According to the CrowdStreet homepage, since launching in 2014 they have listed close to 500 different offerings on their site.
Of those offerings, 45 have been fully completed and money has been returned to investors. The average IRR on these projects has been 18.2%, with over $197 million paid back in returns to investors so far.
The fees for individual projects range based on the project. CrowdStreet does not charge these investors any fees, however most of the deal sponsors will include some costs.
For the CrowdStreet funds, the fee ranges from 0.5 to 2.5%.
These fees go towards administrative costs, platform costs, and acquisition costs.
Fundrise and CrowdStreet offer similar, but very different crowdfunded real estate platforms.
Both platforms allow you to invest in commercial real estate using the convenience of online platforms. They both offer portfolio or fund based investing, but the minimum investment required is significantly higher for CrowdStreet.
CrowdStreet provides an attractive offering for the high net worth investor who wishes to be more hands-on in their investing and diversify into commercial real estate. Fundrise on the other hand is ideal for smaller investors or those wishing to diversify into a fund and don't have interest in individually selecting projects.
The Fundrise starter portfolio has a $500 minimum while most of the CrowdStreet funds have a $25,000 minimum investment.
Another important difference is the accredited investor requirement. All but 1 of the CrowdStreet investments require you to be an accredited investor, while all of the investment offerings from Fundrise are open to non-accredited investors.
It is clear that CrowdStreet is going after an entirely different market of investors. The Crowdstreet platform aims at higher net worth investors. While Fundrise is looking to work with your average everyday investor who has a few thousand dollars to invest.
CrowdStreet is unique because you can decide which properties you'd like to invest in and put your entire investment into that one property.
Fundrise, on the other hand, will only let you invest in their assortment of portfolios (Beginner, Long Term Growth, Income, etc). For that reason, in most cases CrowdStreet is better for active, high net worth investors.
Both Fundrise and CrowdStreet allow you to invest retirement dollars on their platforms. However, both platforms structure this arrangement in a different way.
On CrowdStreet, you're able to use funds from an existing self-directed IRA to invest on the platform.
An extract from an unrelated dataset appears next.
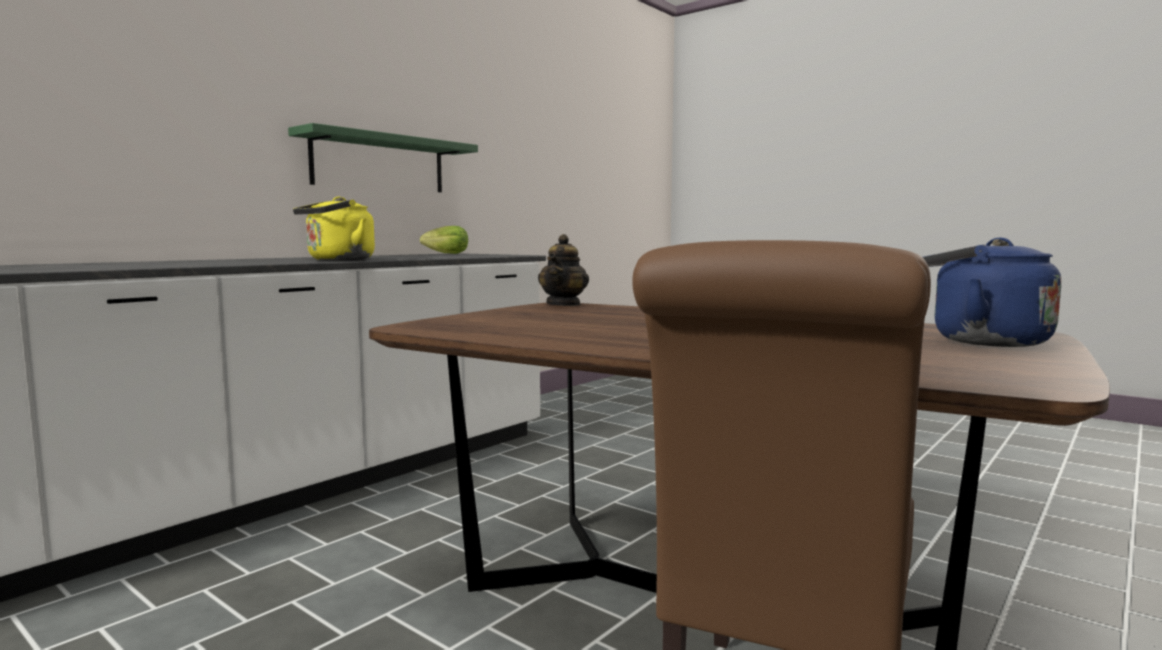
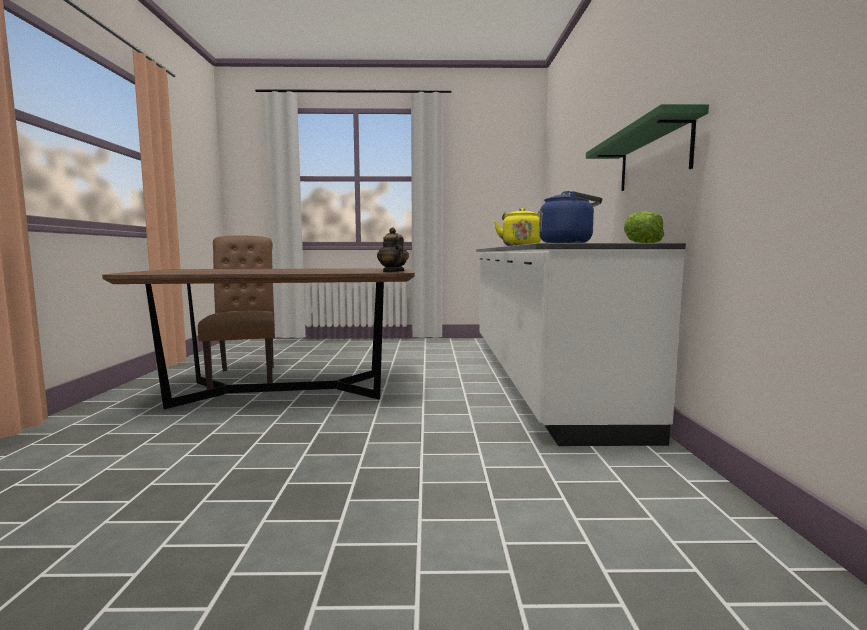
camera: 140 degrees right, 0 degrees up
blue kettle [922,237,1061,347] -> blue kettle moved to [539,191,602,243]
This is a special type of IRA that you will need to have set up and will typically cost at least a couple hundred dollars to do so.
With Fundrise, you're able to set up an IRA on the platform and don't need to have an existing self-directed IRA. There is a $125 fee to set this account up.
The advantage of investing IRA dollars is that you're able to take advantage of tax deferral and potentially avoid taxation entirely if you leave your investments to grow until retirement.
While not something investors are always concerned with, knowing that your information and data is secure is something that shouldn't be overlooked on crowdfunding platforms.
Fundrise's security protocols involve offering 2-factor authentication for investors, and ensuring that all connections to the platform are encrypted using "https" with TLS (transport layer security). These help to minimize the likelihood of your login info being stolen or your account being compromised.
CrowdStreet's approach to security is also extensive. They go as far as limiting access to client personal information to specific employees in order to avoid your information getting into the wrong hands. Their website also uses industry-standard encryption and protection techniques to keep your data safe.
In some instances, the fees may be lower for CrowdStreet but not in all cases. That is because the fees for the funds range from 0.5% to 2.5%. Fundrise charges a flat 1% fee for annual investment management.
Overall, we believe Fundrise offers a more appealing platform and one that is more accessible to the average investor. CrowdStreet may be a good option for those higher net worth investors who have the capital to meet the minimum investment and would like to concentrate their real estate portfolio.